§ Given passage

+ + + + + + +

[R] Conservative "ANOVA tables" in lmer

Douglas Bates bates at stat.wisc.edu
Mon Sep 11 19:06:13 CEST 2006


On 9/10/06, John Maindonald <john.maindonald at anu.edu.au> wrote:
> A Wiki entry is an excellent idea.  I am happy to try to help.
>
> An account of mcmcsamp() might be very useful part of the Wiki.  My
> limited investigations suggest that once the data starts to overwhelm
> the prior (maybe ~3 df for an effect that is of interest), the
> posterior distribution that it gives provides a very good
> approximation to the sampling distribution.
>
> I have been meaning to put aside time to try to work out, with the
> help of a colleague here at ANU, how the Kenward & Roger (Biometrics,
> 1997) approximation might be implemented in lmer, but it has'nt yet
> happened and is unlikely to do so for a while.

+ + + + + + +

(Dataset records)
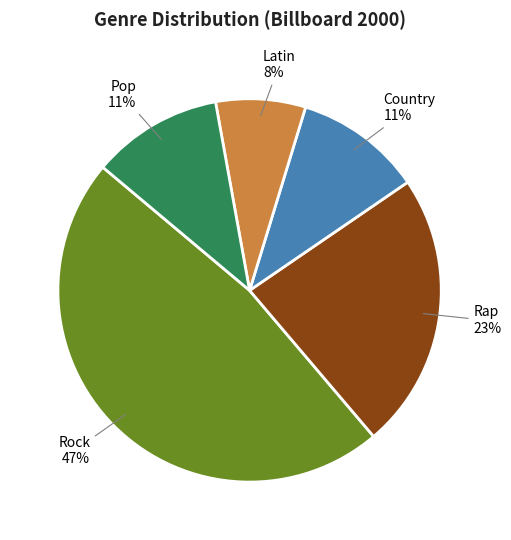

What percentage is the Pop slice, to the nearest percent?

11%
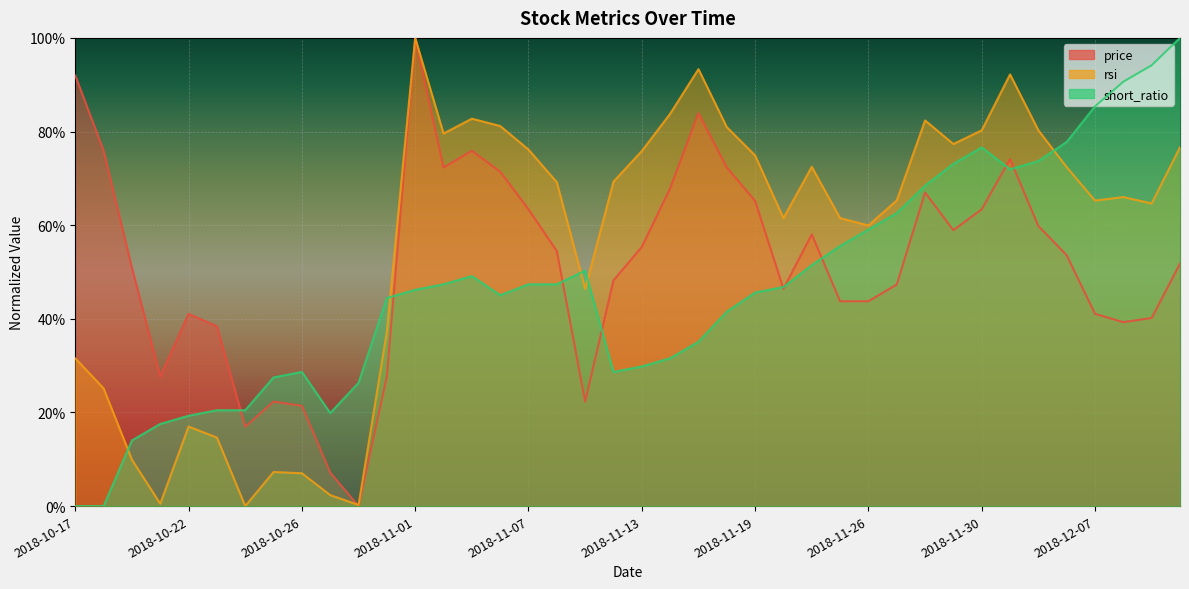

List the series in order of their overall mean, highest first.

rsi, price, short_ratio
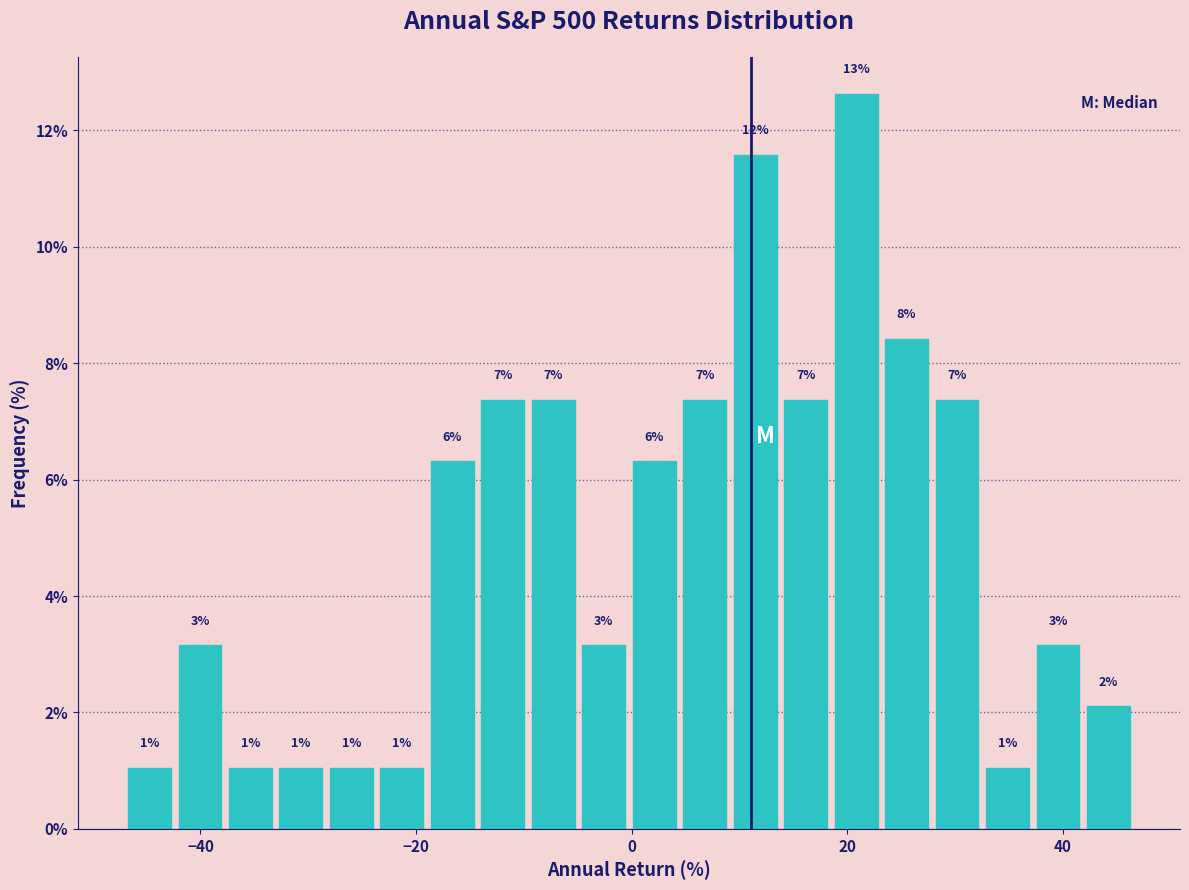

Around what value on the x-axis is the tallest bar? Give the approximate position of its centre, as read against the axis.

20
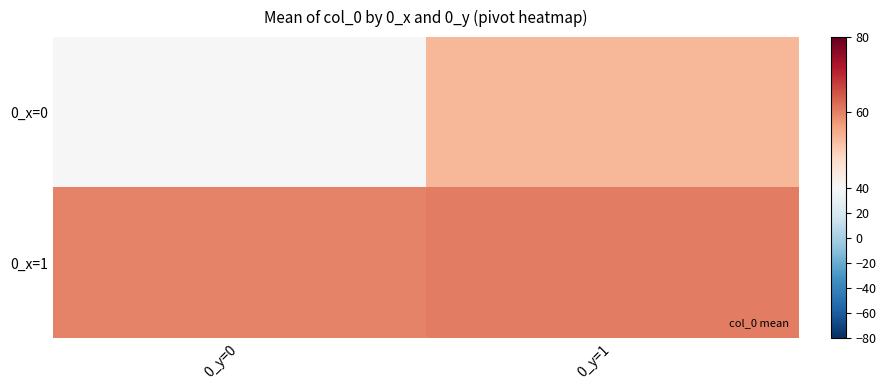

Rank the series by their average value, from lowest to highest.

0_x=0, 0_x=1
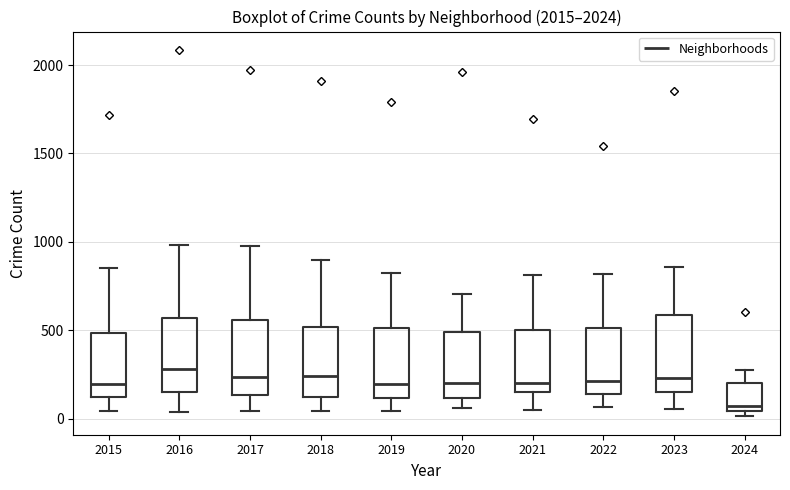

Reading left to right, transcribe this box plot: for each box, give where its median line is, the range the box spans, and where its two whiskers end, as read against the y-axis. The values are not printed on the chart, so give them approximately, as read against the axis.

2015: median 200, box 100 to 500, whiskers 50 to 850
2016: median 300, box 150 to 550, whiskers 50 to 1000
2017: median 250, box 150 to 550, whiskers 50 to 1000
2018: median 250, box 100 to 500, whiskers 50 to 900
2019: median 200, box 100 to 500, whiskers 50 to 850
2020: median 200, box 100 to 500, whiskers 50 to 700
2021: median 200, box 150 to 500, whiskers 50 to 800
2022: median 200, box 150 to 500, whiskers 50 to 800
2023: median 250, box 150 to 600, whiskers 50 to 850
2024: median 50 (just above the box's lower edge), box 50 to 200, whiskers 0 to 300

+ + + + + + +

§ Task to carry out
In the message about ANOVA tables in lmer, which approximation does John Maindonald want to work out how to implement in lmer? Please answer in a few words. This material comes from a separate source.

§ Result of this task
The Kenward & Roger (Biometrics, 1997) approximation.